Birgitta colgó el auricular. Había mantenido la conversación de pie pero en ese instante tuvo que sentarse. El corazón le martilleaba el pecho.
De repente, lo vio todo claro. El hombre que, según sus sospechas, había matado a los habitantes de Hesjövallen había vuelto para preguntar por ella antes de desaparecer con el registro del hotel y de matar a su dueño, y eso sólo podía significar una cosa. Había vuelto para asesinarla a ella. Cuando le pidió al joven chino que mostrase la fotografía que ella había sacado de la cámara de Sture Hermansson, no sospechó las consecuencias que aquello podría acarrearle. Por razones obvias, el hombre creyó que ella vivía en Hudiksvall. Ahora había corregido el error. Sture Hermansson le había facilitado al chino la dirección correcta.
Por un instante, se sintió inmersa en el caos más absoluto. El asalto callejero y la muerte de Hong, el bolso robado que apareció más tarde, la anónima visita a su habitación del hotel, todo guardaba relación, pero ¿qué sucedería ahora?
En un impulso desesperado, marcó el número de su marido, pero su teléfono estaba fuera de cobertura. Birgitta maldijo para sus adentros aquella aventura marinera. Lo intentó con el número de una de sus hijas, pero con el mismo resultado.
Llamó entonces a Karin Wiman, que tampoco respondió.
El pánico no le daba respiro. No veía otra posibilidad que la de huir. Debía marcharse de allí. Al menos, hasta que comprendiese lo que estaba pasando y en qué estaba metida.
Una vez tomada la decisión, actuó como solía en situaciones extremas, con rapidez y resolución, sin dudar lo más mínimo. Llamó a Hans Mattsson y logró hablar con él, pese a que estaba en una reunión.
– Me encuentro mal -le dijo-. No es la tensión, pero tengo algo de fiebre. Algún virus. Estaré de baja unos días.
– Te has esforzado demasiado para terminar cuanto antes el juicio de los vietnamitas -se lamentó Mattsson-. No me sorprende que hayas caído enferma. Acabo de terminar un escrito que presentaré ante la Dirección Nacional de Administración de Justicia donde les explico que los juzgados suecos están imposibles. Tal y como están las cosas ahora, con tanto empleado judicial y tantos jueces al borde del colapso, la seguridad en la justicia corre peligro.
– Bueno, no será más que un par de días. No tengo ninguna vista hasta la semana que viene.
– Que te mejores. Y lee el diario local. «La jueza Roslin presidió la vista como de costumbre, con mano firme y sin permitir disturbios por parte del público. ¡Todo un ejemplo!» Desde luego, necesitamos todos los elogios que nos dediquen.
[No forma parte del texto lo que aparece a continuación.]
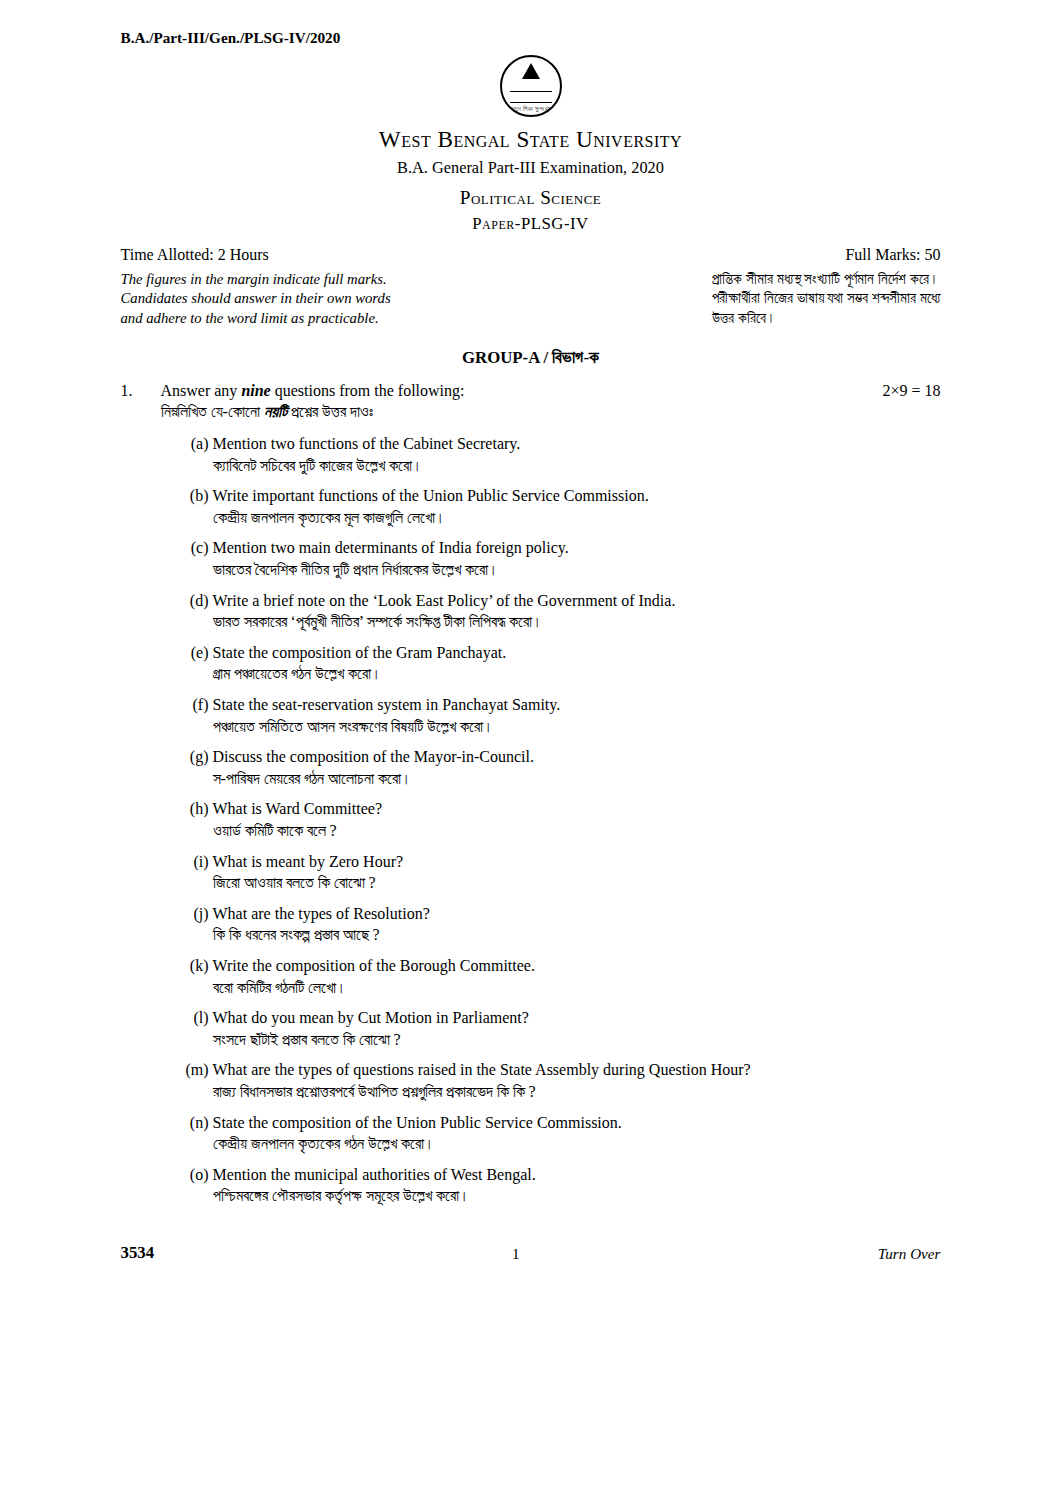B.A./Part-III/Gen./PLSG-IV/2020
সত্যং শিবং সুন্দরম্
West Bengal State University
B.A. General Part-III Examination, 2020
Political Science
Paper-PLSG-IV
Time Allotted: 2 Hours Full Marks: 50
The figures in the margin indicate full marks.
Candidates should answer in their own words
and adhere to the word limit as practicable.
প্রান্তিক সীমার মধ্যস্থ সংখ্যাটি পূর্ণমান নির্দেশ করে।
পরীক্ষার্থীরা নিজের ভাষায় যথা সম্ভব শব্দসীমার মধ্যে
উত্তর করিবে।
GROUP-A / বিভাগ-ক
1.
2×9 = 18 Answer any nine questions from the following: নিম্নলিখিত যে-কোনো নয়টি প্রশ্নের উত্তর দাওঃ
Mention two functions of the Cabinet Secretary. ক্যাবিনেট সচিবের দুটি কাজের উল্লেখ করো।
Write important functions of the Union Public Service Commission. কেন্দ্রীয় জনপালন কৃত্যকের মূল কাজগুলি লেখো।
Mention two main determinants of India foreign policy. ভারতের বৈদেশিক নীতির দুটি প্রধান নির্ধারকের উল্লেখ করো।
Write a brief note on the ‘Look East Policy’ of the Government of India. ভারত সরকারের ‘পূর্বমুখী নীতির’ সম্পর্কে সংক্ষিপ্ত টীকা লিপিবদ্ধ করো।
State the composition of the Gram Panchayat. গ্রাম পঞ্চায়েতের গঠন উল্লেখ করো।
State the seat-reservation system in Panchayat Samity. পঞ্চায়েত সমিতিতে আসন সংরক্ষণের বিষয়টি উল্লেখ করো।
Discuss the composition of the Mayor-in-Council. স-পারিষদ মেয়রের গঠন আলোচনা করো।
What is Ward Committee? ওয়ার্ড কমিটি কাকে বলে ?
What is meant by Zero Hour? জিরো আওয়ার বলতে কি বোঝো ?
What are the types of Resolution? কি কি ধরনের সংকল্প প্রস্তাব আছে ?
Write the composition of the Borough Committee. বরো কমিটির গঠনটি লেখো।
What do you mean by Cut Motion in Parliament? সংসদে ছাঁটাই প্রস্তাব বলতে কি বোঝো ?
What are the types of questions raised in the State Assembly during Question Hour? রাজ্য বিধানসভার প্রশ্নোত্তরপর্বে উত্থাপিত প্রশ্নগুলির প্রকারভেদ কি কি ?
State the composition of the Union Public Service Commission. কেন্দ্রীয় জনপালন কৃত্যকের গঠন উল্লেখ করো।
Mention the municipal authorities of West Bengal. পশ্চিমবঙ্গের পৌরসভার কর্তৃপক্ষ সমূহের উল্লেখ করো।
3534 1 Turn Over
En otro mundo y otro tiempo, podríamos haberte nombrado la Jueza del Año, si tuviésemos ese tipo de dudosos reconocimientos.
Birgitta Roslin subió al piso de arriba y preparó una pequeña maleta. En un viejo ejemplar de un antiguo libro de la carrera de derecho guardó unas libras que le habían quedado del último viaje a Inglaterra. No dejaba de pensar que el hombre que había asesinado a Sture iba rumbo al sur. Además, podía haber partido durante la noche, si iba en automóvil. Nadie lo había visto marcharse.
Entonces cayó en la cuenta de que había olvidado la cámara de vigilancia del hotel y marcó el número del Eden. En esta ocasión le respondió un hombre que tosía. Birgitta Roslin no se molestó en presentarse.